Separándome de a poco abrí los ojos y él lo hizo después, sonrió y me dijo adiós con la mirada, caminé sin hablar hacia la puerta que sólo esperaba por mí para cerrarse, salí del andén, subí las escaleras corriendo, no sé en qué momento salí del subterráneo y llegué al parque, continué la carrera hacia la parada del camión, mi corazón palpitaba fuertemente, no lo podía creer, me sentía como adolescente besando al niño más popular de la escuela, hace un mes lo besé también y no sentí esto, estas ganas inmensas de no dejar de sonreír.
Llegó mi camión y lo abordé de un brinco, no tenía control de mí, todo parecía confuso, traté de controlarme antes de llegar a trabajar.
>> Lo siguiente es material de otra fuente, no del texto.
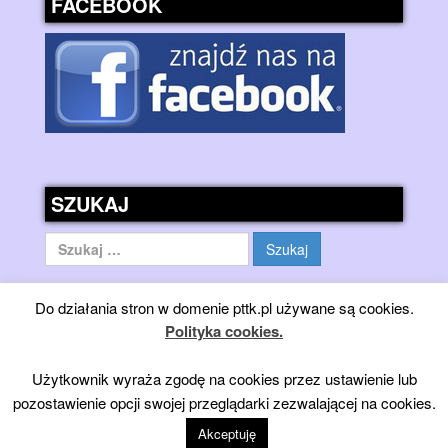
FACEBOOK
SZUKAJ
Szukaj:
Do działania stron w domenie pttk.pl używane są cookies.
Polityka cookies.
Użytkownik wyraża zgodę na cookies przez ustawienie lub
pozostawienie opcji swojej przeglądarki zezwalającej na cookies.
© 2026
Górska Turystyka Jeździecka PTTK - 2023
↑
Akceptuję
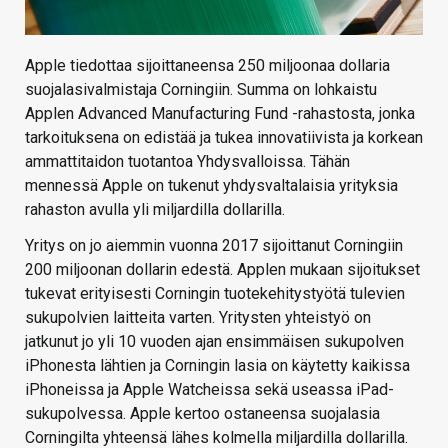
Apple tiedottaa sijoittaneensa 250 miljoonaa dollaria
suojalasivalmistaja Corningiin. Summa on lohkaistu
Applen Advanced Manufacturing Fund -rahastosta, jonka
tarkoituksena on edistää ja tukea innovatiivista ja korkean
ammattitaidon tuotantoa Yhdysvalloissa. Tähän
mennessä Apple on tukenut yhdysvaltalaisia yrityksia
rahaston avulla yli miljardilla dollarilla.
Yritys on jo aiemmin vuonna 2017 sijoittanut Corningiin
200 miljoonan dollarin edestä. Applen mukaan sijoitukset
tukevat erityisesti Corningin tuotekehitystyötä tulevien
sukupolvien laitteita varten. Yritysten yhteistyö on
jatkunut jo yli 10 vuoden ajan ensimmäisen sukupolven
iPhonesta lähtien ja Corningin lasia on käytetty kaikissa
iPhoneissa ja Apple Watcheissa sekä useassa iPad-
sukupolvessa. Apple kertoo ostaneensa suojalasia
Corningilta yhteensä lähes kolmella miljardilla dollarilla.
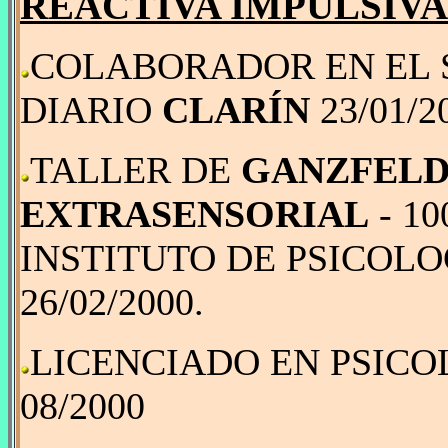
REACTIVA IMPULSIVA
COLABORADOR EN EL
DIARIO
CLARÍN
23/01/2
TALLER DE
GANZFELD
EXTRASENSORIAL
- 10
INSTITUTO DE PSICOL
26/02/2000.
LICENCIADO EN PSICO
08/2000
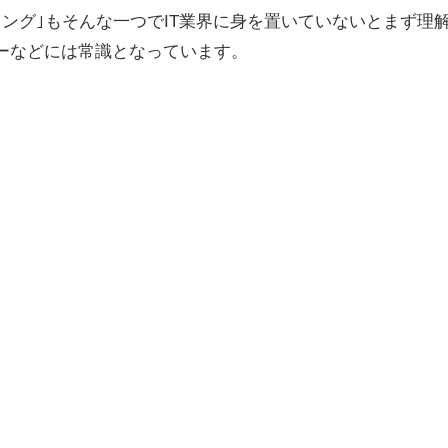
ング｣もそんな一つでIT業界に身を置いていないとまず理
ーなどには常識となっています。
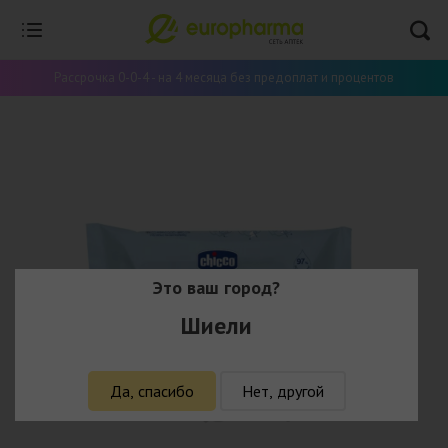
Рассрочка 0-0-4 - на 4 месяца без предоплат и процентов
Это ваш город?
Шиели
Да, спасибо
Нет, другой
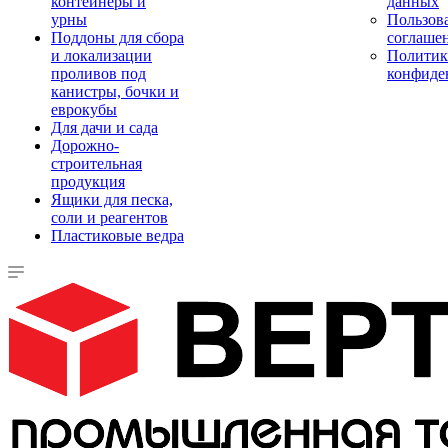
контейнеры и
данных
урны
Пользова
Поддоны для сбора
соглаше
и локализации
Политик
проливов под
конфиде
канистры, бочки и
еврокубы
Для дачи и сада
Дорожно-
строительная
продукция
Ящики для песка,
соли и реагентов
Пластиковые ведра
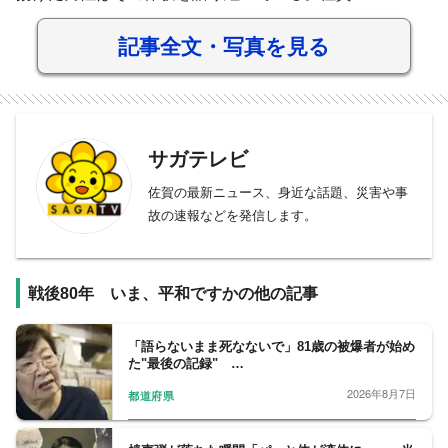
記事全文・写真を見る
サガテレビ
佐賀の最新ニュース、身近な話題、災害や事
故の速報などを発信します。
戦後80年 いま、平和ですかの他の記事
「語らないまま死なないで」81歳の被爆者が始め
た"最後の記録" …
2026年8月7日
都道府県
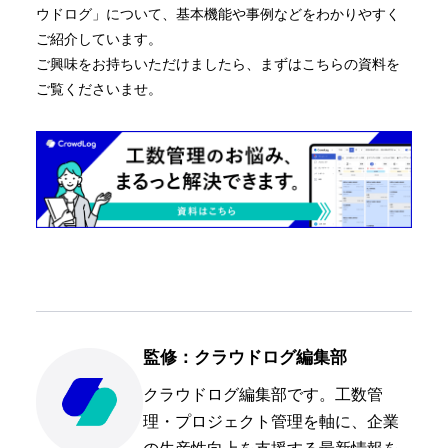
ウドログ」について、基本機能や事例などをわかりやすく
ご紹介しています。
ご興味をお持ちいただけましたら、まずはこちらの資料を
ご覧くださいませ。
監修：クラウドログ編集部
クラウドログ編集部です。工数管
理・プロジェクト管理を軸に、企業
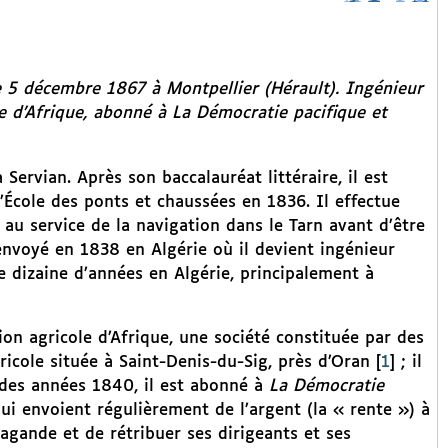
e 5 décembre 1867 à Montpellier (Hérault). Ingénieur
le d’Afrique, abonné à
La Démocratie pacifique
et
 Servian. Après son baccalauréat littéraire, il est
l’École des ponts et chaussées en 1836. Il effectue
 au service de la navigation dans le Tarn avant d’être
envoyé en 1838 en Algérie où il devient ingénieur
e dizaine d’années en Algérie, principalement à
nion agricole d’Afrique, une société constituée par des
ricole située à Saint-Denis-du-Sig, près d’Oran
[
1
]
; il
n des années 1840, il est abonné à
La Démocratie
ui envoient régulièrement de l’argent (la « rente ») à
pagande et de rétribuer ses dirigeants et ses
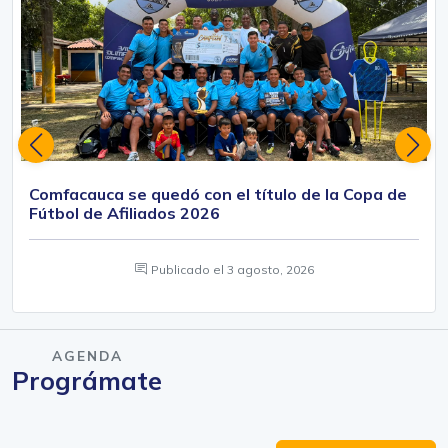
El equipo de Comfacauca se coronó campeón de la
Copa de Fútbol de Afiliados Comfacauca 2026 tras
disputar la final frente a Técnica Diésel en la Villa
Olímpica. El torneo…
Comfacauca se quedó con el título de la Copa de
Fútbol de Afiliados 2026
Publicado el
3 agosto, 2026
AGENDA
Prográmate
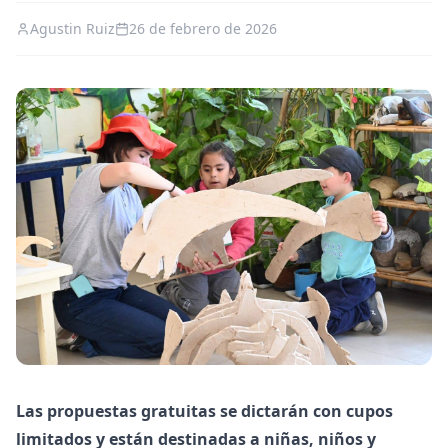
Agustin Ruiz
26 de febrero de 2026
Las propuestas gratuitas se dictarán con cupos
limitados y están destinadas a niñas, niños y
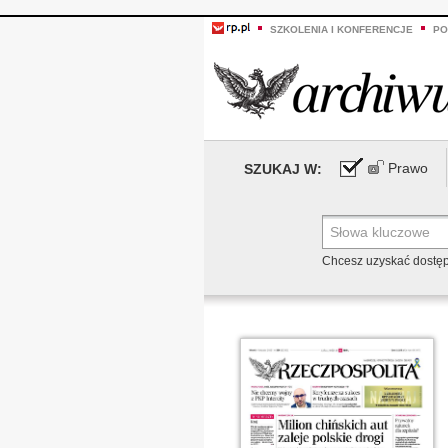
SZKOLENIA I KONFERENCJE
PO
Prawo
SZUKAJ W:
Chcesz uzyskać dostę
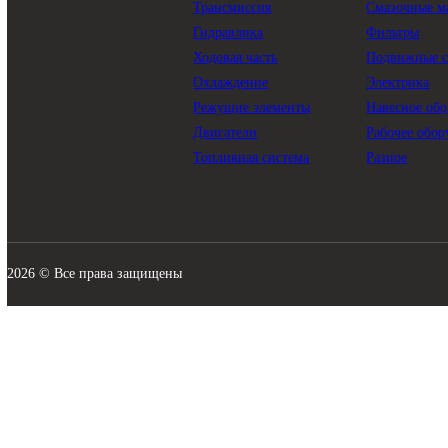
КАТАЛОГ
Трансмиссия
Смазо
Гидравлика
Филь
Ходовая часть
Подви
Охлаждение
Элект
Режущие элементы
Навес
Двигатели
Рабоч
Топливная система
Разно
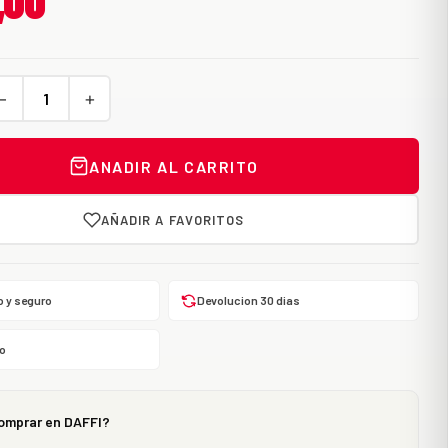
,00
−
+
ANADIR AL CARRITO
AÑADIR A FAVORITOS
o y seguro
Devolucion 30 dias
o
omprar en DAFFI?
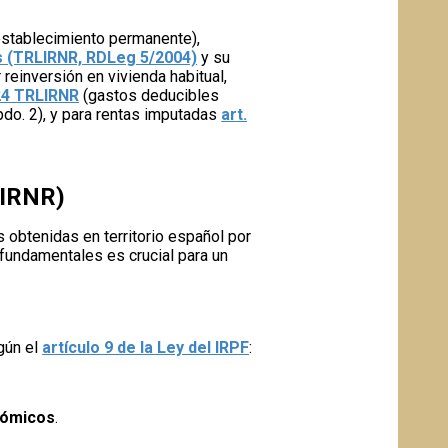
 establecimiento permanente),
s (TRLIRNR, RDLeg 5/2004)
y su
reinversión en vivienda habitual,
 24 TRLIRNR
(gastos deducibles
do. 2), y para rentas imputadas
art.
(IRNR)
 obtenidas en territorio español por
 fundamentales es crucial para un
gún el
artículo 9 de la Ley del IRPF
:
onómicos
.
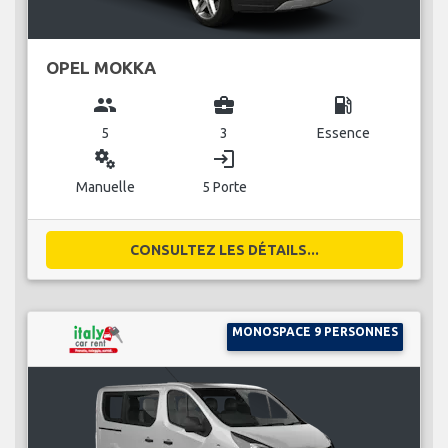
OPEL MOKKA
group
business_center
local_gas_station
5
3
Essence
miscellaneous_services
login
Manuelle
5 Porte
CONSULTEZ LES DÉTAILS...
MONOSPACE 9 PERSONNES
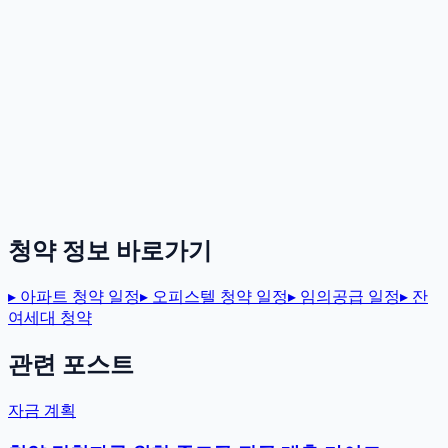
청약 정보 바로가기
▸
아파트 청약 일정
▸
오피스텔 청약 일정
▸
임의공급 일정
▸
잔
여세대 청약
관련 포스트
자금 계획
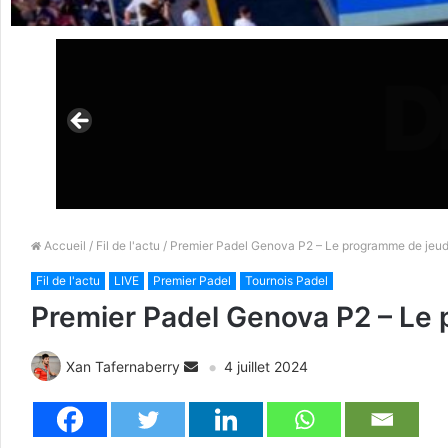
Accueil
/
Fil de l'actu
/ Premier Padel Genova P2 – Le programme de jeudi
Fil de l'actu
LIVE
Premier Padel
Tournois Padel
Premier Padel Genova P2 – Le 
Xan Tafernaberry
4 juillet 2024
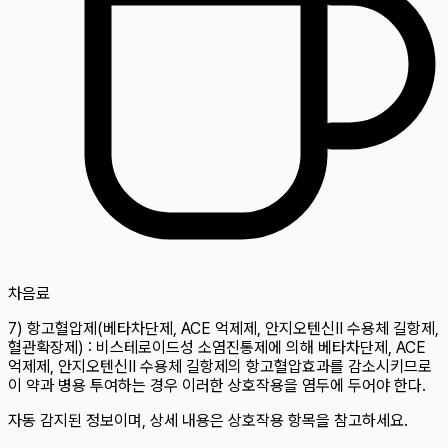
차
음료
7) 항고혈압제(베타차단제, ACE 억제제, 안지오텐신Ⅱ 수용체 길항제,
혈관확장제) : 비스테로이드성 소염진통제에 의해 베타차단제, ACE
억제제, 안지오텐신Ⅱ 수용체 길항제의 항고혈압효과를 감소시키므로
이 약과 병용 투여하는 경우 이러한 상호작용을 염두에 두어야 한다.
자동 감지된 정보이며, 상세 내용은 상호작용 항목을 참고하세요.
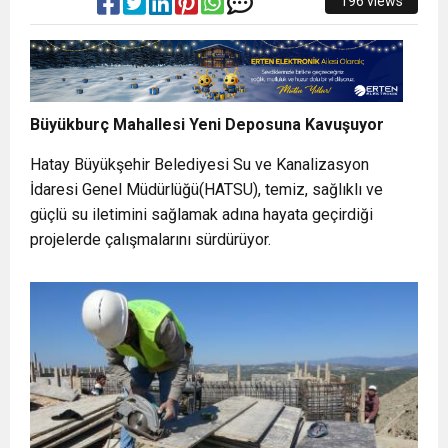
196 views
Büyükburç Mahallesi Yeni Deposuna Kavuşuyor
Hatay Büyükşehir Belediyesi Su ve Kanalizasyon
İdaresi Genel Müdürlüğü(HATSU), temiz, sağlıklı ve
güçlü su iletimini sağlamak adına hayata geçirdiği
projelerde çalışmalarını sürdürüyor.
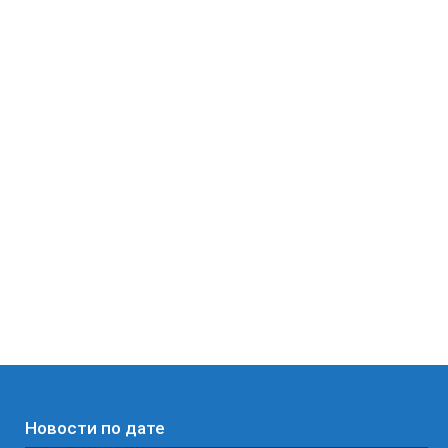
Новости по дате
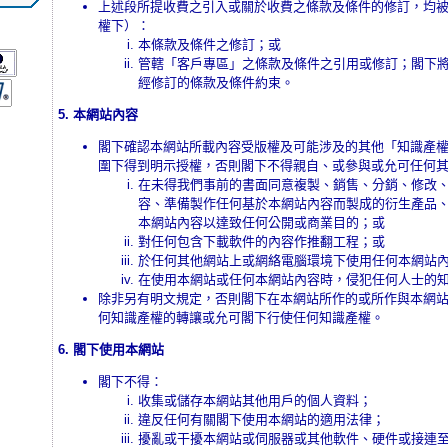
上述段所提收費之引入或關於收費之條款及條件的修訂，均
權下）：
本條款及條件之修訂；或
管轄「客戶專區」之條款及條件之引用或修訂；閣下
經修訂的條款及條件約束。
5. 本網站內容
閣下確認本網站所載內容受版權及可能涉及的其他「知識產
圍下得到明示授權，否則閣下不得親自、或參與或允可任何
在未得我們事前的書面同意複製、銷售、分銷、修改
容、準備製作任何基於本網站內容而製成的衍生產品
本網站內容以達致任何公開或商業目的；或
對任何包含下載軟件的內容作推翻工程；或
於任何其他網站上或網絡電腦環境下使用任何本網站
在使用本網站或任何本網站內容時，侵犯任何人士的
除非另有明文規定，否則閣下在本網站所作的或所作與本網
何知識產權的轉讓或允可閣下行使任何知識產權。
6. 閣下使用本網站
閣下不得：
收集或儲存本網站其他用戶的個人資料；
違反任何有關閣下使用本網站的適用法律；
擾亂或干擾本網站或伺服器或其他軟件、硬件或接連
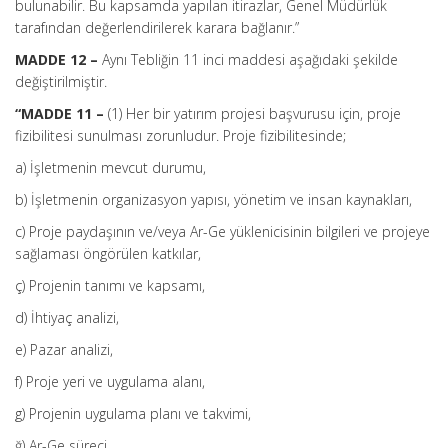
bulunabilir. Bu kapsamda yapılan itirazlar, Genel Müdürlük
tarafından değerlendirilerek karara bağlanır.”
MADDE 12 –
Aynı Tebliğin 11 inci maddesi aşağıdaki şekilde
değiştirilmiştir.
“MADDE 11 –
(1) Her bir yatırım projesi başvurusu için, proje
fizibilitesi sunulması zorunludur. Proje fizibilitesinde;
a) İşletmenin mevcut durumu,
b) İşletmenin organizasyon yapısı, yönetim ve insan kaynakları,
c) Proje paydaşının ve/veya Ar-Ge yüklenicisinin bilgileri ve projeye
sağlaması öngörülen katkılar,
ç) Projenin tanımı ve kapsamı,
d) İhtiyaç analizi,
e) Pazar analizi,
f) Proje yeri ve uygulama alanı,
g) Projenin uygulama planı ve takvimi,
ğ) Ar-Ge süreci,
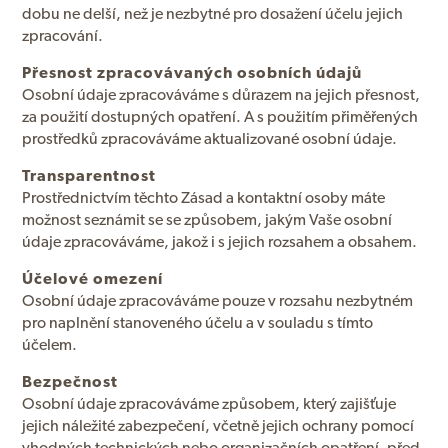
dobu ne delší, než je nezbytné pro dosažení účelu jejich
zpracování.
Přesnost zpracovávaných osobních údajů
Osobní údaje zpracováváme s důrazem na jejich přesnost,
za použití dostupných opatření. A s použitím přiměřených
prostředků zpracováváme aktualizované osobní údaje.
Transparentnost
Prostřednictvím těchto Zásad a kontaktní osoby máte
možnost seznámit se se způsobem, jakým Vaše osobní
údaje zpracováváme, jakož i s jejich rozsahem a obsahem.
Účelové omezení
Osobní údaje zpracováváme pouze v rozsahu nezbytném
pro naplnění stanoveného účelu a v souladu s tímto
účelem.
Bezpečnost
Osobní údaje zpracováváme způsobem, který zajišťuje
jejich náležité zabezpečení, včetně jejich ochrany pomocí
vhodných technických nebo organizačních opatření, před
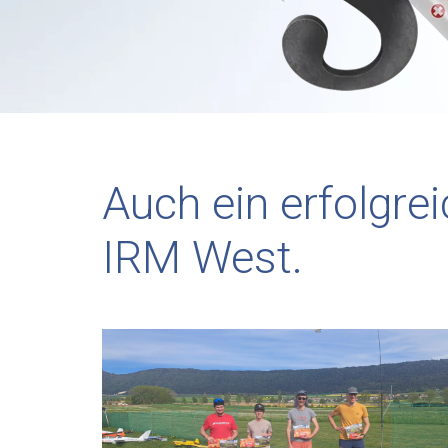
Auch ein erfolgrei
IRM West.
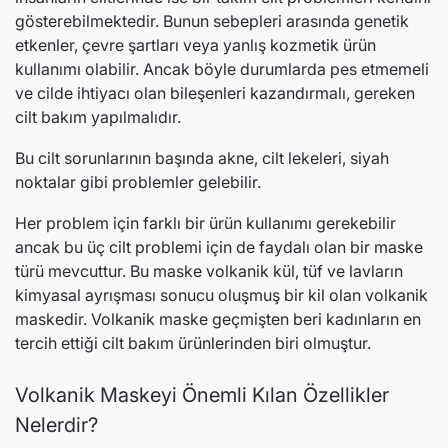
gösterebilmektedir. Bunun sebepleri arasında genetik
etkenler, çevre şartları veya yanlış kozmetik ürün
kullanımı olabilir. Ancak böyle durumlarda pes etmemeli
ve cilde ihtiyacı olan bileşenleri kazandırmalı, gereken
cilt bakım yapılmalıdır.
Bu cilt sorunlarının başında akne, cilt lekeleri, siyah
noktalar gibi problemler gelebilir.
Her problem için farklı bir ürün kullanımı gerekebilir
ancak bu üç cilt problemi için de faydalı olan bir maske
türü mevcuttur. Bu maske volkanik kül, tüf ve lavların
kimyasal ayrışması sonucu oluşmuş bir kil olan volkanik
maskedir. Volkanik maske geçmişten beri kadınların en
tercih ettiği cilt bakım ürünlerinden biri olmuştur.
Volkanik Maskeyi Önemli Kılan Özellikler
Nelerdir?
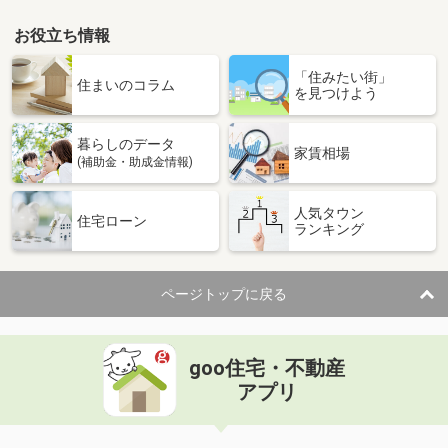
お役立ち情報
「住みたい街」
住まいのコラム
を見つけよう
暮らしのデータ
家賃相場
(補助金・助成金情報)
人気タウン
住宅ローン
ランキング
ページトップに戻る
goo住宅・不動産
アプリ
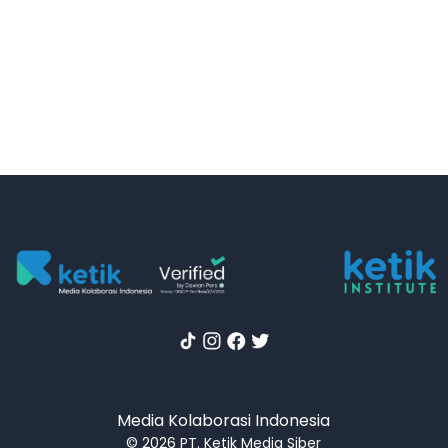
Media Kolaborasi Indonesia
© 2026 PT. Ketik Media Siber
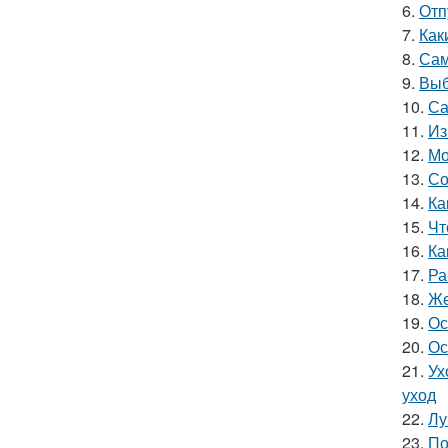
6.
Отп
7.
Как
8.
Сам
9.
Выб
10.
Са
11.
Из
12.
Мо
13.
Со
14.
Ка
15.
Чт
16.
Ка
17.
Ра
18.
Же
19.
Ос
20.
Ос
21.
Ух
уход
22.
Лу
23.
По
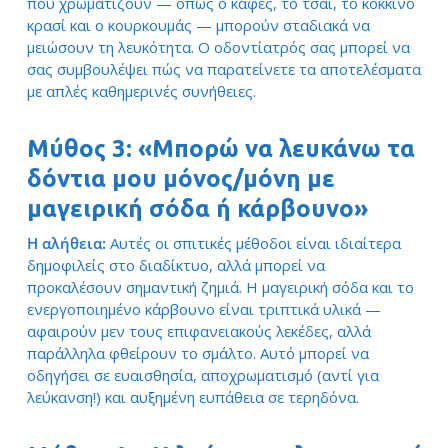
που χρωματίζουν — όπως ο καφές, το τσάι, το κόκκινο
κρασί και ο κουρκουμάς — μπορούν σταδιακά να
μειώσουν τη λευκότητα. Ο οδοντίατρός σας μπορεί να
σας συμβουλέψει πώς να παρατείνετε τα αποτελέσματα
με απλές καθημερινές συνήθειες.
Μύθος 3: «Μπορώ να λευκάνω τα
δόντια μου μόνος/μόνη με
μαγειρική σόδα ή κάρβουνο»
Η αλήθεια:
Αυτές οι σπιτικές μέθοδοι είναι ιδιαίτερα
δημοφιλείς στο διαδίκτυο, αλλά μπορεί να
προκαλέσουν σημαντική ζημιά. Η μαγειρική σόδα και το
ενεργοποιημένο κάρβουνο είναι τριπτικά υλικά —
αφαιρούν μεν τους επιφανειακούς λεκέδες, αλλά
παράλληλα φθείρουν το σμάλτο. Αυτό μπορεί να
οδηγήσει σε ευαισθησία, αποχρωματισμό (αντί για
λεύκανση!) και αυξημένη ευπάθεια σε τερηδόνα.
No quería que mis compañeros me invadieran con preguntas que no podía ni quería contestar.
Cuando mi corazón en medio de los recuerdos y sobresaltos logró reponerse, y a tan sólo un timbre de bajar del autobús, algo en mi bolsa me llamó a gritos, era mi celular que proclamaba a los mil vientos la llegada de un mensaje, tenía el nombre innombrable por remitente y la misma foto romántica que no he eliminado del contacto...
“Escápate una hora, te invito un café”.